• [Task goal]:
Please carry on the abstract about Everolimus induction in islet allotransplantation, beginning after its last sentence on the islet dose per kilogram of body weight; leave the listing aside.

• [Given passage]:

23.2 - High doses of Everolimus as induction treatment improve graft function in islet allotransplantation

Presenter: Federico, Bertuzzi, Milan, Italy
Authors: Federico Bertuzzi1,2,3,4, Mario Marazzi1,2,3,4, Antonio Gaetano Rampoldi1,2,3,4, Andrea De Gasperi1,2,3,4, Luciano De Carlis1,2,3,4, Barbara Antonioli1,2,3,4, Enrico Minetti1,2,3,4, Livio Luzi1,2,3,4, Matteo Bonomo1,2,3,4, Giacomo Colussi1,2,3,4

High doses of Everolimus as induction treatment improve graft function in islet allotransplantation

Federico Bertuzzi1,2,3,4, Mario Marazzi1,2,3,4, Antonio Gaetano Rampoldi1,2,3,4, Andrea De Gasperi1,2,3,4, Luciano De Carlis1,2,3,4, Barbara Antonioli1,2,3,4, Enrico Minetti1,2,3,4, Livio Luzi1,2,3,4, Matteo Bonomo1,2,3,4, Giacomo Colussi1,2,3,4

1Niguarda Hospital, Milan, Italy; 2IRCCS Policlinico San Donato, Milan, Italy; 3Careggi Hospital, Florence, Italy; 4University of Milan, Milan, Italy

 

Although largely improved in the last years, graft function is still variable in human islet transplantation. Early islet inflammatory reaction in the site of islet implant was suggested to reduce islet engraftment and to impair early and long term graft function. MTOR inhibitors seem to have anti-inflammatory effects.
Human islet transplantation was performed in 8 patients affected by type 1 diabetes mellitus . 7 patients were affected by brittle diabetes, 1 patient had been previously transplanted with kidney pancreas transplantation and had lost pancreas for rejection. Recipient body weight was 67kg (range 49-86). Pre transplant c-peptide was <0.5ng/ml. Patients were transplanted with 9.700 +/-3.200 IE/kg b.w.

• [Dataset records]:
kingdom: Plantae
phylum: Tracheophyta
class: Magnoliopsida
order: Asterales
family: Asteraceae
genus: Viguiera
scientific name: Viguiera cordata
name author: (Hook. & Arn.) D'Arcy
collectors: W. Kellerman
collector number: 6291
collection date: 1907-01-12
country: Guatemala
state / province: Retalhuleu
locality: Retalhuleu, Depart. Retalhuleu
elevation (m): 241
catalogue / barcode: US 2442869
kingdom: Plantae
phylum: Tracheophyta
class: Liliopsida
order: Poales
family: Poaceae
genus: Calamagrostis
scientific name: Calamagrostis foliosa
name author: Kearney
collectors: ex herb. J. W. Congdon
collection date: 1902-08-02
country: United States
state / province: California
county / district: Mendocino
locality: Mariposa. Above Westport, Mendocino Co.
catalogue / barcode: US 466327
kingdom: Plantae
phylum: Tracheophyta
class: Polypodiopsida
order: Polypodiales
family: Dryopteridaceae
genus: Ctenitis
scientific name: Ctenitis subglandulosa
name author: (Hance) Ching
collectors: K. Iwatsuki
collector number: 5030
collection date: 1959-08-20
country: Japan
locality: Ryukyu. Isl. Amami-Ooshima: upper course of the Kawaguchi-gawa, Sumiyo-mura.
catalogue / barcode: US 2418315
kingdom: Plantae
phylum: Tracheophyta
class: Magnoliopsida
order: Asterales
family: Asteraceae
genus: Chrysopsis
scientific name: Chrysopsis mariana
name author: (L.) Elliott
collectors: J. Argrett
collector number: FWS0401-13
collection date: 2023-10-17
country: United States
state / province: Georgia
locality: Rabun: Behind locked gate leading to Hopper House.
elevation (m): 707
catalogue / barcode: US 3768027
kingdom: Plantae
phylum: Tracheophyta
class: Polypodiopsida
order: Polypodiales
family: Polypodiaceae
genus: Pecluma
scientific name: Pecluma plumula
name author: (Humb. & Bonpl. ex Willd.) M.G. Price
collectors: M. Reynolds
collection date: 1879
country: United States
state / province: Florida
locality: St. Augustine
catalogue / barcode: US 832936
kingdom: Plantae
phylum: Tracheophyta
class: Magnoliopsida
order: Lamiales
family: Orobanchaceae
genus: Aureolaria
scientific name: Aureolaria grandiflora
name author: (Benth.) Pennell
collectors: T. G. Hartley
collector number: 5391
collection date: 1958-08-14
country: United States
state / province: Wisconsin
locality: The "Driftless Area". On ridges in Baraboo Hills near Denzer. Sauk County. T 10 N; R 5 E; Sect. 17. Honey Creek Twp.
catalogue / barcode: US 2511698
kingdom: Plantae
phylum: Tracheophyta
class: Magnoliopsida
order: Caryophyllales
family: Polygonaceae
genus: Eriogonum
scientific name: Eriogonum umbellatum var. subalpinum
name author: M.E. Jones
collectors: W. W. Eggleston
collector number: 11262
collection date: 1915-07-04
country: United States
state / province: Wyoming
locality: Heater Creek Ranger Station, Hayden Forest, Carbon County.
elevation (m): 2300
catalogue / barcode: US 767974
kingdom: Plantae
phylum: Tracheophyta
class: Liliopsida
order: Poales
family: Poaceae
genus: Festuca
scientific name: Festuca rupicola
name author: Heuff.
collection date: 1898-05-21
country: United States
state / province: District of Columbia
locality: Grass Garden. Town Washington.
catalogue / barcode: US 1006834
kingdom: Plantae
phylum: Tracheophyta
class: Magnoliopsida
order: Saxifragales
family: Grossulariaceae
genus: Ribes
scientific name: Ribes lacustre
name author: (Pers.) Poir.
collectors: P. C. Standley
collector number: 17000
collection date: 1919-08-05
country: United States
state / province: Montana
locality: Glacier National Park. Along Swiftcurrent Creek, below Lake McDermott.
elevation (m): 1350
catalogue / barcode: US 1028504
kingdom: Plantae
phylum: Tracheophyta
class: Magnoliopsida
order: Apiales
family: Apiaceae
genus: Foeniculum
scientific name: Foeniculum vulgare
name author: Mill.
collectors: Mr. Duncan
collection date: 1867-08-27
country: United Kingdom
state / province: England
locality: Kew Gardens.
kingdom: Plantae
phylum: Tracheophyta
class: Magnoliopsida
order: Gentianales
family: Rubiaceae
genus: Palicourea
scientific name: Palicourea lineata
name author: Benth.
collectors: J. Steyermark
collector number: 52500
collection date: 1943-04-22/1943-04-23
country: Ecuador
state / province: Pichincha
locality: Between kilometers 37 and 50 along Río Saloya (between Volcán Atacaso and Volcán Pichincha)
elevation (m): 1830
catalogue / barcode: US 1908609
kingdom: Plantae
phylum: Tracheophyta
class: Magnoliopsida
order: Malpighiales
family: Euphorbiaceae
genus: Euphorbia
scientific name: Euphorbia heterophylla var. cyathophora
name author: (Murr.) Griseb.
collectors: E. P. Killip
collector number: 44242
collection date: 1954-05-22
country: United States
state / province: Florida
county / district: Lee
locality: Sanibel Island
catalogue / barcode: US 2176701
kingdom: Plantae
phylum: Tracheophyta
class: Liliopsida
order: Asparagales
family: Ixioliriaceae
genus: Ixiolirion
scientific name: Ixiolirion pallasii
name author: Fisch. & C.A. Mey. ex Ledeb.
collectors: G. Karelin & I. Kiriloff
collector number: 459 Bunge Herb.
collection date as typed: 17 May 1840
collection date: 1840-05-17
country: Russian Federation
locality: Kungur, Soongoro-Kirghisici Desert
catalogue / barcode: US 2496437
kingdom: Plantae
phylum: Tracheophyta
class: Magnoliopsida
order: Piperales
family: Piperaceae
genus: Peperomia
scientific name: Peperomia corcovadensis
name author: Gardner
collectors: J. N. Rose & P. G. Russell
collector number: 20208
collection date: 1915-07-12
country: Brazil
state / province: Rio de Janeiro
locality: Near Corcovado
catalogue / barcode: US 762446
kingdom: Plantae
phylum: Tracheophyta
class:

• [Reply]:
Immunosuppression consists on an induction treatment with polyclonal ALG (1mg/kg/day for 5 days) in the case of the first transplant, 20mg Basiliximab in the case of islet after kidney recipient or in the case of a second islet transplant (in 4 patients). 3mg of Everolimus was added to the induction treatment 12 hours and 1 hour before islet transplantation. Maintenance immunosuppression treatment consists of micofenolate and tacrolimus according to standard protocol.
No primary non function was observed. 6 patients out 8 are still insulin independence after the last islet transplantation (36, 28, 27, 24, 3, 1 months follow up). In onepatient a recurrence of autoimmune reactivity was observed with the loss of engrafted beta cell mass; a second patient refused a second islet transplantation and lost graft function 1 year after transplantation.

In this pilot study, in a small cohort of patients a refinement of immunosuppression induction treatment improved the overall islet graft function.